[Opening PROVIDED MATERIAL section]

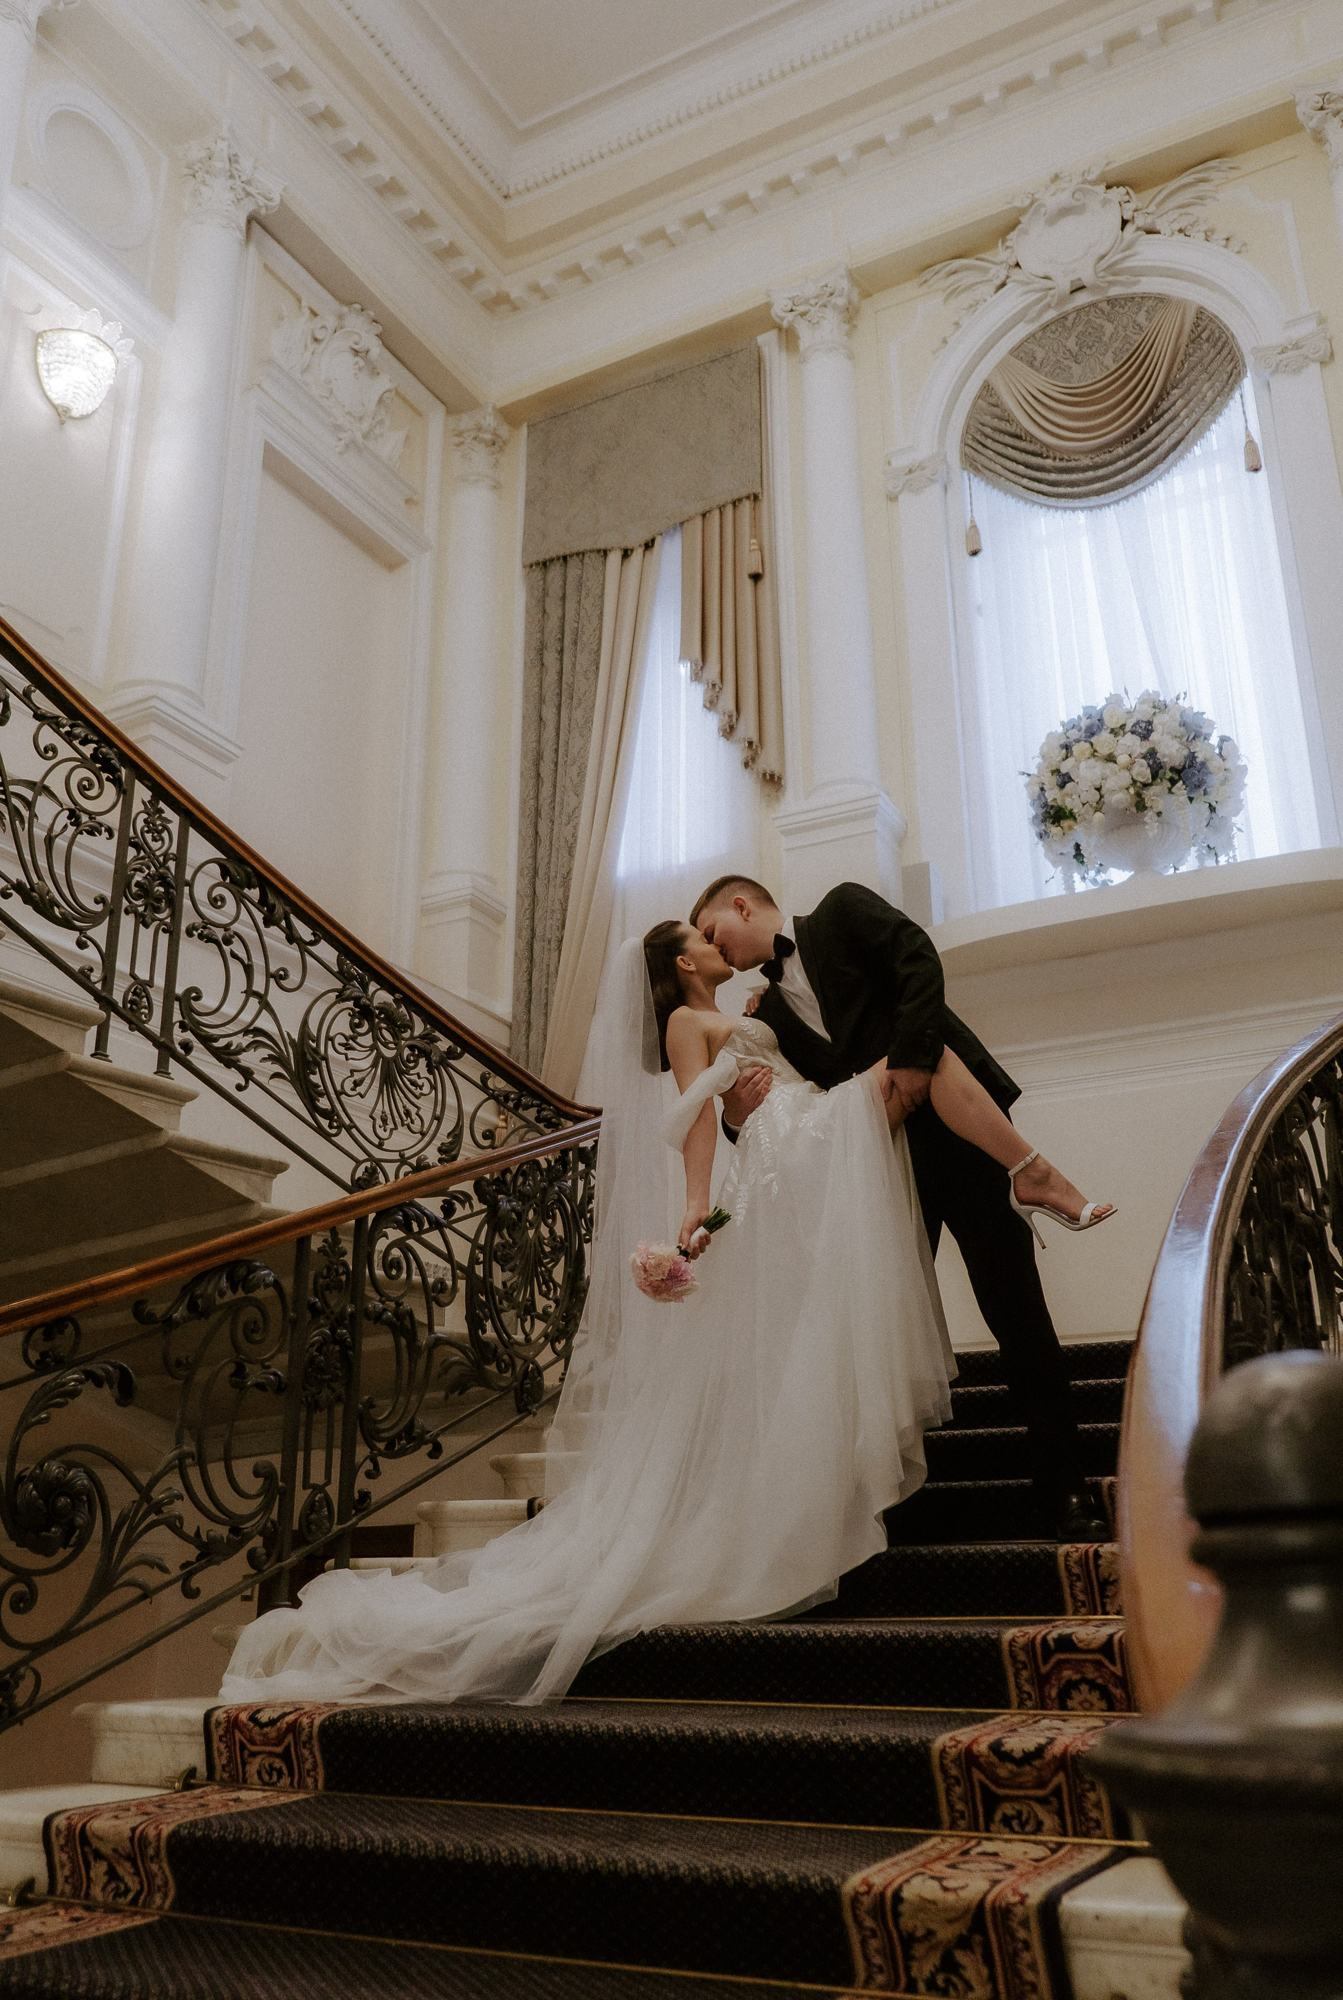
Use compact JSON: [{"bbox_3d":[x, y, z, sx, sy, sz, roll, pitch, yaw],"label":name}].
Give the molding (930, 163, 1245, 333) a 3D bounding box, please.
[{"bbox_3d":[2.343,-4.452,9.529,1.920,0.770,0.300,-10,-21,26],"label":"molding"}]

[Closing PROVIDED MATERIAL section]

ABOUT THIS EXERCISE: Wherever an image appears in the data, omit it and repeat everything else exactly.

EXERCISE ANSWER:
Use compact JSON: [{"bbox_3d":[x, y, z, sx, sy, sz, roll, pitch, yaw],"label":name}].
Give the molding (930, 163, 1245, 333) a 3D bounding box, please.
[{"bbox_3d":[2.343,-4.452,9.529,1.920,0.770,0.300,-10,-21,26],"label":"molding"}]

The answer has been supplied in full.